** REQUIREMENT **
Within the material below, tally every line that holds the word "labels", then give the tally and nothing more.
:::::
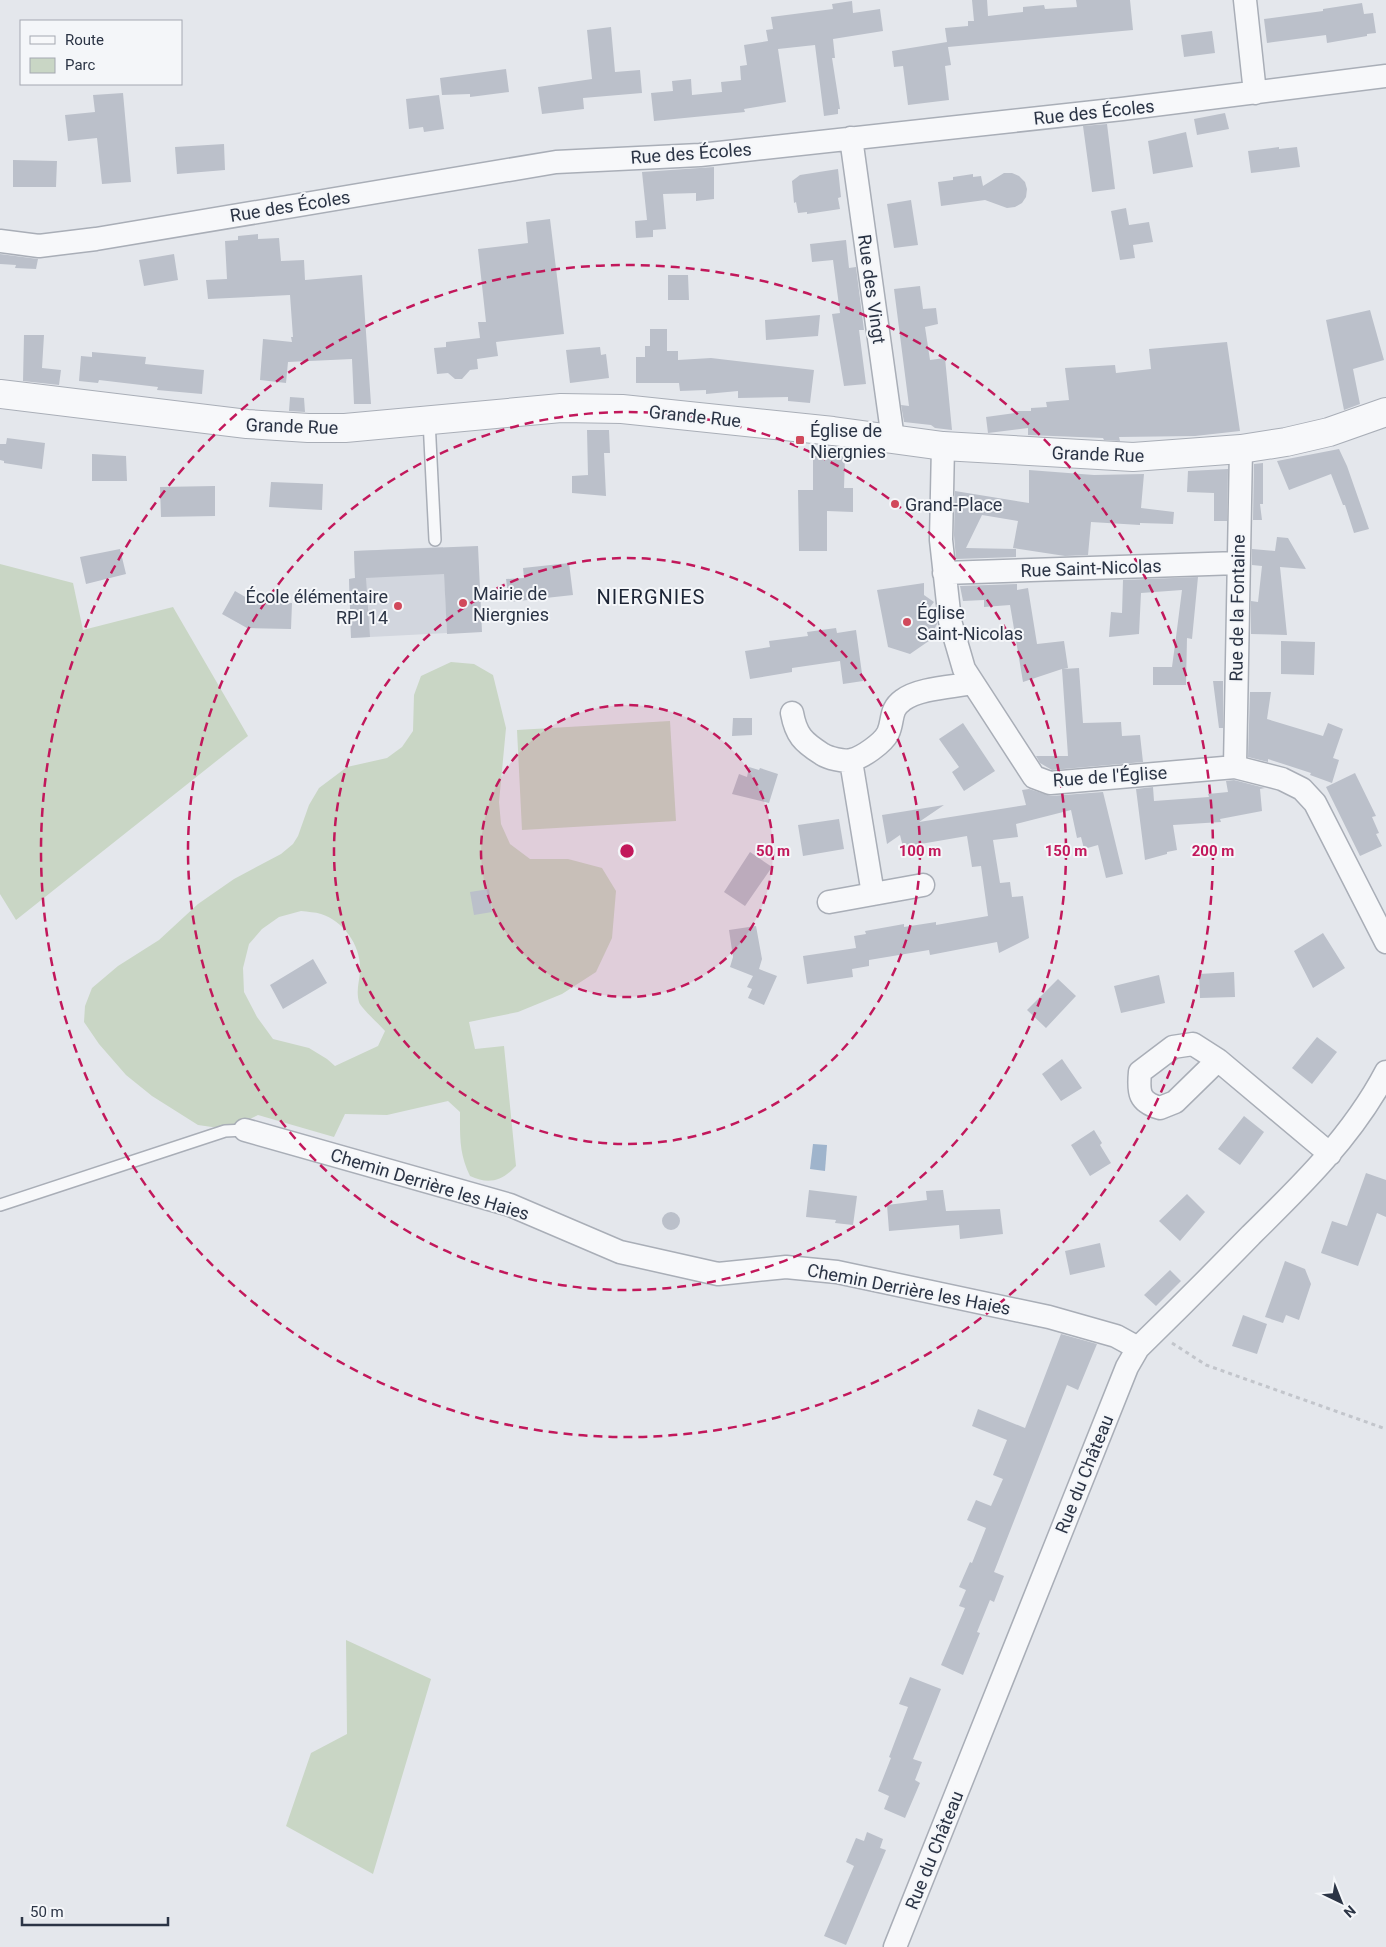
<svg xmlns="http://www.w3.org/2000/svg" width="1386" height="1947" font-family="Roboto,sans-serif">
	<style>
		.built { fill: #d2d6de }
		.green { fill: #c9d6c5; fill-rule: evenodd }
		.water { fill: #9fb4cc }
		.building { fill: #bbc0ca }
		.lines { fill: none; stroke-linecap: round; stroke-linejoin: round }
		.service-casing { stroke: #a9aeb7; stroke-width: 14 }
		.minor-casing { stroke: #a9aeb7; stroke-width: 25 }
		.tertiary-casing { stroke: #a9aeb7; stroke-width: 30 }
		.path { stroke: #c2c5cb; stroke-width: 3; stroke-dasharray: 4 4; stroke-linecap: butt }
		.service { stroke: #f7f8fa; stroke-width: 11 }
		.minor { stroke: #f7f8fa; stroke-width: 22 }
		.tertiary { stroke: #f7f8fa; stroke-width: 28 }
		.ring { fill: none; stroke: #c2185b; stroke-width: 2.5; stroke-dasharray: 9 6 }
		.poi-dot { fill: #d1495b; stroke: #f4f6f9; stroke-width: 2 }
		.labels { text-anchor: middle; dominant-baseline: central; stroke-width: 4; stroke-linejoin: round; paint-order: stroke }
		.street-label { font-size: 18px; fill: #2b3445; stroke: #f4f6f9 }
		.poi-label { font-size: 18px; fill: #2b3445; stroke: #f4f6f9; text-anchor: start }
		.quarter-label { font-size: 20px; letter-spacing: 1px; fill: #1d2536; stroke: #f4f6f9 }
		.centre { fill: #c2185b; stroke: #f4f6f9; stroke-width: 2.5 }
		.ring-label { font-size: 15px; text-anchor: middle; font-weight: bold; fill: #c2185b; stroke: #f4f6f9; stroke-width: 4; stroke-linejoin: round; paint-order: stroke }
	</style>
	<rect width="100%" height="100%" fill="#e4e7ec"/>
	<path class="built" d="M443,547l4,86 -96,5 -2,-59 6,-1 -1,-27z"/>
	<path class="green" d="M0,564l73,19 10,47 90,-23 75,129 -232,184 -16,-26z
		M451,662l23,2 19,11 13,53 -7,74 2,22 9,20 20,15h38l34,9 14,23 -4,47 -16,34 -34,22 -44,18 -49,10 6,27 29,-3 12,120c-14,15 -27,19 -46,10 -11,-23 -10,-39 -10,-64l-12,-11 -61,14 -42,-1 -11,23 -76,-22 -16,8 -17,4h-13l-14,-2 -46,-29 -26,-21 -27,-31 -15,-22 1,-16 7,-18 26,-22 41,-26 39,-36 36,-25 47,-25 12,-10 5,-8 11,-31 10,-17 28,-21 40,-9 15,-11 11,-16 1,-36 7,-19zM301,911c7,1 14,1 20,3 23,7 41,33 39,58 -1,11 -4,19 -1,30 1,5 21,23 26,29l-7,15 -43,20 -8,-7 -18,-11 -36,-9 -16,-22 -13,-25 -1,-24 6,-24 13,-15 17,-12z
		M670,721l6,100 -154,9 -5,-100z
		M346,1640l85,39 -58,195 -87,-48 25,-73 36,-19z"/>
	<path class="water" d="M813,1144l14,1 -2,26 -15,-2z"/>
	<path class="building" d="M972,0h15l1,16 35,-4v-5l21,-2 1,4 32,-2 -1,-7h54l3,30 -185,17 3,18 -6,1 4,34 -41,5 -5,-39 -9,1 -2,-16 55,-9 -2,-14 23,-2v-5h6z
		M852,1l1,12 27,-4 3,22 -50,8 2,19h-3l8,51h-2v5l-14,2 -9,-71 -37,4 8,53 -42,7 1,3 -91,9 -3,-28 22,-2 -1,-10 19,-2 1,16 30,-3 -1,-10 20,-2 -1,-14 7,-1 -3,-20 24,-4 -2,-11 7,-1 -2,-12 62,-8 -1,-5z
		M1362,3l2,11 9,-1 3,20 -9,1v2l-40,7 -1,-8 -59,8 -3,-24 59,-8v-2z
		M611,27l4,45 25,-2 2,23 -59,5 1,11 -42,5 -4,-27 54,-8 -5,-49z
		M1212,31l3,22 -31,4 -3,-22z
		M506,69l3,23 -39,5v-3l-28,1 -2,-17z
		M123,93l8,89 -29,2 -5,-46 -29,3 -3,-26 30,-3 -2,-17z
		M439,95l5,34 -20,3 -1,-5 -14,2 -3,-30z
		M1225,113l4,16 -32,6 -3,-16z
		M1107,124l8,65 -23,3 -9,-66z
		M1186,132l7,35 -40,7 -5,-33z
		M224,144l1,26 -48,4 -2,-27z
		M1279,147v2l18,-2 3,20 -49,6 -3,-22z
		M13,160l44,1 -1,26h-43z
		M714,167v32l-18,2v-8l-33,1 3,35 -13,1v7l-17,1 -1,-17 12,-1 -5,-48z
		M838,169l3,28 -3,1 2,11 -33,5v-2l-9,1 -2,-11 -2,1 -2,-22 8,-6z
		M1004,173h8l7,3 6,6 2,7 -1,8 -4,6 -7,4 -8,1 -22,-8 -44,6 -3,-24 15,-2v-3l20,-3v3l8,-1 2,10z
		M911,200l7,45 -24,3 -7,-44z
		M1126,208l3,17 20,-3 4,20 -20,3 2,13 -15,2 -9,-49z
		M550,219l14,115 -68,8 2,14 -21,3 1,10 -8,1 -8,9h-7l-7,-6 -11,1 -3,-26 12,-1v-5l34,-4 -2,-16h8l-8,-73 50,-6 -2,-21z
		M258,234v5l21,-1 2,23 23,-1 1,20 57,-5 9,129h-17l-2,-45 -64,3 -2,21 -26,-3 3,-41 29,3 -1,-5h2l-3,-42 -82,4 -2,-19 21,-1 -2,-38 13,-1v-4z
		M846,240l3,28 7,-1 8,63h-5l7,54 -22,2 -12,-72 8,-1 -7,-53 -21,2 -2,-18z
		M0,254l38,5 -2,10 -21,-1 1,-3 -16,-1z
		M174,254l4,26 -34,6 -5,-26z
		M668,275h20l1,25h-21z
		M920,286l3,23 13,-1 2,16 -13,3 5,33 15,-2 7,72 -17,-2 -4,-3 -27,-3 -3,-17 8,1 -15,-117z
		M1370,310l14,50 -31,9 7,35 -16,6 -18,-90z
		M820,315l-2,21 -52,4 -1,-20z
		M650,329h17v22h11v9l33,-2 103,12 -4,33 -22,-2v-4l-50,1v-7l-32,3v-4l-26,1 -1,-8h-43v-26h9v-11h5z
		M24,335h20l-2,33 19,2 -2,15 -36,-4z
		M1227,342l13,89 -45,5 -76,1 1,4 -16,-1 -1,-2 -75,-3v-7l-40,5 -2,-16 29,-4v-2h16v-3l16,-1 -1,-5 23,-2 -4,-32 50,-3 1,8 35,-4 -2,-20z
		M600,347l1,8 5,-1 3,24 -39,5 -4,-33z
		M92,352l54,5 -1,7 59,6 -2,24 -45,-4 1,-3 -59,-7 -1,3 -19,-2 2,-25 11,1z
		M290,397l14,1 1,14 -16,-1z
		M587,430h22l1,23h-6l2,43 -34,-3v-17l16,-1z
		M7,438l38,5 -3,26 -38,-6v-2l-4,-1v-16h6z
		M1339,449l8,17 22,63 -15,4 -9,-28h-2l-12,-31 -42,16 -12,-29z
		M92,454l34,2 1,25h-35z
		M813,456h32l-1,32h9v24l-26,-1v40h-28l-1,-61h15z
		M1263,463v41h-3l2,16h-9l1,-56z
		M1228,469l-1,52h-13v-28l-27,-1 1,-21z
		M1029,470l65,5 50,-1 -3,34 33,4 -1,12 -33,-1v2l-49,-3 -3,33 -23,1 -52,-8 5,-27 -36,-6 -16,33 50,1v8l-60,2 -2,-24 1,-44 74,12z
		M271,482l52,2 -1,26 -53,-3z
		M215,486v30l-54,1 -1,-30z
		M1277,537l11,1 18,31 -26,-2 7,68 -36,-1v-33l7,1 4,-36 -10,-1v-16l23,2z
		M478,546l4,86 -35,2 -3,-60 -78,4 4,59 -19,1 -2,-59 6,-1 -1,-27z
		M120,549l6,25 -40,10 -6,-27z
		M569,563l4,32 -64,7 -3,-23 18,-1 -1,-10z
		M1198,577l-6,62 -5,-1 -1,47h-33v-18h19l4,-30 6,1 -6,-1 6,-47 -41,3 -2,41 -30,3 2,-25 11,1 1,-33z
		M924,583v12l10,7 -10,13 13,5v4l-3,6 5,4 -29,20 -22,-7 -11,-57z
		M1017,584v6l11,-2 9,56 27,-3 4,27 -5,1 16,-1 4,55 38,-1 1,14 18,-1 3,27 -91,8 -12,-7 -4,-7h32l-6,-87 -39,13 -13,-77 -26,2v-7l-21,1 -3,-15z
		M235,591l19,11 38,1 -1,26 -44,-1 -25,-14z
		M836,628l1,5 19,-3 7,51 -20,3 -3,-23 -48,7v4l-42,7 -5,-28 25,-4 -1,-6 39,-5 -1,-4z
		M1281,641l34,1 -1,33 -33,-1z
		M1213,681h10v47h-4z
		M1250,692h21l-4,27 56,17 5,-13 15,6 -10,29 6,2 -7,23 -22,-8 1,-2 -43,-14v3l-20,-5z
		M733,718h19v17l-20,1z
		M963,723l32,48 -31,20 -12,-19 7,-5 -20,-28z
		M749,767l10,3 1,-2 18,6 -9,29 -37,-9 7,-20 8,3z
		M1355,773l21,43 -4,1 7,16 -3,1 6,12 -22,10 -34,-69z
		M1234,780l31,8 -5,1 2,22 -42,8 1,3 -48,3 4,25 -10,2v2l-22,6 -9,-71 17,-2 1,14 55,-4 -1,-3 20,-2 -2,-11z
		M1029,789l22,7 52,-4 20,82 -17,4 -8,-33 -14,4 -3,-12 -4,1 -6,-28 -55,14 2,13 -25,3 7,43 10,-1 2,15 11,-1 6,42 -30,15 -2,-11 -67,13 -1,-5 -60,10v6l-17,3 1,8 -46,7 -4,-28 53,-8 -2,-12 12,-2 -1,-3 39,-7v3l32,-5v3l52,-9 -7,-50 -9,1 -5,-31 -64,11 -3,-12 -13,9 -5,-29 62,-10 -25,17 107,-17 -4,-15z
		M839,819l5,30 -41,7 -5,-31z
		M750,852l22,15 -27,39 -21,-14z
		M489,889l3,23 -18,3 -4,-23z
		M756,926l6,33 -3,10 18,7 -13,29 -16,-7 4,-9 -5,-2 6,-11 -23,-9 3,-10 -4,-27z
		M1323,933l22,35 -32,20 -19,-37z
		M313,959l14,24 -44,26 -13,-24z
		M1234,972l1,25 -35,1 -1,-24z
		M1159,975l6,28 -44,10 -7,-27z
		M1058,979l18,17 -30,32 -19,-18z
		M1317,1037l20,15 -25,32 -20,-16z
		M1062,1059l20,29 -21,13 -19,-27z
		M1244,1116l20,16 -24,33 -22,-16z
		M1094,1130l8,13 -2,2 11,18 -21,13 -19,-31z
		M1366,1173l20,7v37l-9,-4 -19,53 -37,-13 11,-32 15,5z
		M809,1190l48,6 -4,29 -18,-2 1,-3 -30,-3z
		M943,1190l3,21 54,-2 3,25 -43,5 -1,-14 -70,6 -2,-26 40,-5 -1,-9z
		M1187,1194l18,18 -25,29 -21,-20z
		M662 1221a9 9 0 1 1 18 0a9 9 0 1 1-18 0Z
		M1100,1243l5,24 -35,8 -5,-24z
		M1285,1261l20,8 6,15 -12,36 -13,-5 -3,8 -18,-6z
		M1170,1270l11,11 -25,25 -12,-11z
		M1243,1315l24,9 -10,30 -25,-8z
		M1061,1334l36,10 -19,46 -11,-5 -73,187 10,4 -10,26 -4,-2 -13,32 3,1 -17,42 -22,-10 24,-57 -6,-2 7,-16 -7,-3 11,-25 2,1 14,-35 -19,-8 9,-20 15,6 12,-27 -10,-4 14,-35 -35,-14 6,-17 47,19z
		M910,1677l31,12 -28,70 9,3 -7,18 5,3 -15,35 -21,-9 5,-13 -11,-5 13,-33 -2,-1 19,-50 -9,-3z
		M867,1832l16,7 -3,9 6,2 -40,95 -22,-9 30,-70 -8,-4 10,-24 8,3z"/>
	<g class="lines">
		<defs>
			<path id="service" d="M429,420l6,120
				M0,1205l225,-74 20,-1"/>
			<path id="minor" d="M1245,0l10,93
				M851,138l42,301
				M0,241l39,5 57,-7 460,-77 144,-7 422,-46 264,-33
				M943,446l-2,94 9,81 14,48 70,108 16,6 185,-16 47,12 20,10 13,14 71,139
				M944,573l294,-10
				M792,713c4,22 11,29 30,41 6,4 22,8 29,6 11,-2 32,-17 37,-27 6,-13 1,-23 15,-33 16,-12 50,-13 70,-17
				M851,761l22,133
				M1235,767l6,-318
				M829,902l94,-17
				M1218,1060l-43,42 -15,6c-21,-6 -22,-15 -20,-36l33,-25 20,-3 25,16 112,94
				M245,1130l265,75 110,47 98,22 68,-7 51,5 212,45 67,19 22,12
				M895,1947l232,-580 11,-19c38,-37 76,-75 113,-113 51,-50 102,-100 135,-163"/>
			<path id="tertiary" d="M0,394l247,30 61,4h37l216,-20 61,1 211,22 110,15 190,11 108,-8 45,-7 43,-10 57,-20"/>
		</defs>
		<use href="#service" class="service-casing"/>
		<use href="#minor" class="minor-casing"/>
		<use href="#tertiary" class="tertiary-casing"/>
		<path class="path" d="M1172,1343l34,22 180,64"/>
		<use href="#service" class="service"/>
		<use href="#minor" class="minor"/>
		<use href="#tertiary" class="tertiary"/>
	</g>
	<circle cx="627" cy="851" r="146" fill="#c2185b" fill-opacity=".12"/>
	<g class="ring">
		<circle cx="627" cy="851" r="146"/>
		<circle cx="627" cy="851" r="293"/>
		<circle cx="627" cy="851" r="439"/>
		<circle cx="627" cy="851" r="586"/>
	</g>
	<g class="poi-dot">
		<rect x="795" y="435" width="10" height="10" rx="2.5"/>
		<circle cx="895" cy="504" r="5"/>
		<circle cx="463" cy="603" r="5"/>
		<circle cx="398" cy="606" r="5"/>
		<circle cx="907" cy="622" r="5"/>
	</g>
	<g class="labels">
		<g class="street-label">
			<text transform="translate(1094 112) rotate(-6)">Rue des Écoles</text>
			<text transform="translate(691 153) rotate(-4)">Rue des Écoles</text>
			<text transform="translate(290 206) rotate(-9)">Rue des Écoles</text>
			<text transform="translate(872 289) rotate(82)">Rue des Vingt</text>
			<text transform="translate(695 416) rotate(6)">Grande Rue</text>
			<text transform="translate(292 426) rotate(2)">Grande Rue</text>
			<text transform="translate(1098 454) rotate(2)">Grande Rue</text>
			<text transform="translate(1091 568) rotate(-2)">Rue Saint-Nicolas</text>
			<text transform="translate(1237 608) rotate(-89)">Rue de la Fontaine</text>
			<text transform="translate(1110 776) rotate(-4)">Rue de l'Église</text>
			<text transform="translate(430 1184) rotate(17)">Chemin Derrière les Haies</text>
			<text transform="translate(909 1289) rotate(11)">Chemin Derrière les Haies</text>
			<text transform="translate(1084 1474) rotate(-68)">Rue du Château</text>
			<text transform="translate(934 1850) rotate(-68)">Rue du Château</text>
		</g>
		<g class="poi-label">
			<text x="810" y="430">Église de<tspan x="810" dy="21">Niergnies</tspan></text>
			<text x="905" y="504">Grand-Place</text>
			<text x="473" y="593">Mairie de<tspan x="473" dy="21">Niergnies</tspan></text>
			<text x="388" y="596" text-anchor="end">École élémentaire<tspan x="388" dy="21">RPI 14</tspan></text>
			<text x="917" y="612">Église<tspan x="917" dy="21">Saint-Nicolas</tspan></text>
		</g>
		<g class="quarter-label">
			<text x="651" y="597">NIERGNIES</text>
		</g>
	</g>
	<circle cx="627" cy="851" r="8" class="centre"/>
	<g class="ring-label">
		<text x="773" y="856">50 m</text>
		<text x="920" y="856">100 m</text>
		<text x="1066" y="856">150 m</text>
		<text x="1213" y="856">200 m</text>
	</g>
	<rect x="20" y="20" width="162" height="65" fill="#f4f6f9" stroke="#a4a8b1"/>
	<rect x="30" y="36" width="25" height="8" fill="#f7f8fa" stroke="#a4a8b1"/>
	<text x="65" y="45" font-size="15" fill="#2b3445">Route</text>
	<rect x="30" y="58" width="25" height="15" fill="#c9d6c5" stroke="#a4a8b1"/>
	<text x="65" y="70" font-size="15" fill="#2b3445">Parc</text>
	<g transform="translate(1341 1902) rotate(137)" stroke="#f4f6f9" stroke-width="4" paint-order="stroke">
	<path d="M0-4L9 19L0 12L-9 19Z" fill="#2b3445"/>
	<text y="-8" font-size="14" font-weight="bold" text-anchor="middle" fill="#2b3445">N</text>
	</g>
	<path d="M22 1917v8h146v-8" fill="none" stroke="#2b3445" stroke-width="2.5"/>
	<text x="30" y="1917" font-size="15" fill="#2b3445" stroke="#f4f6f9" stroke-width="4" paint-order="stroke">50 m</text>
</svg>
:::::
** RESPONSE BOX **
2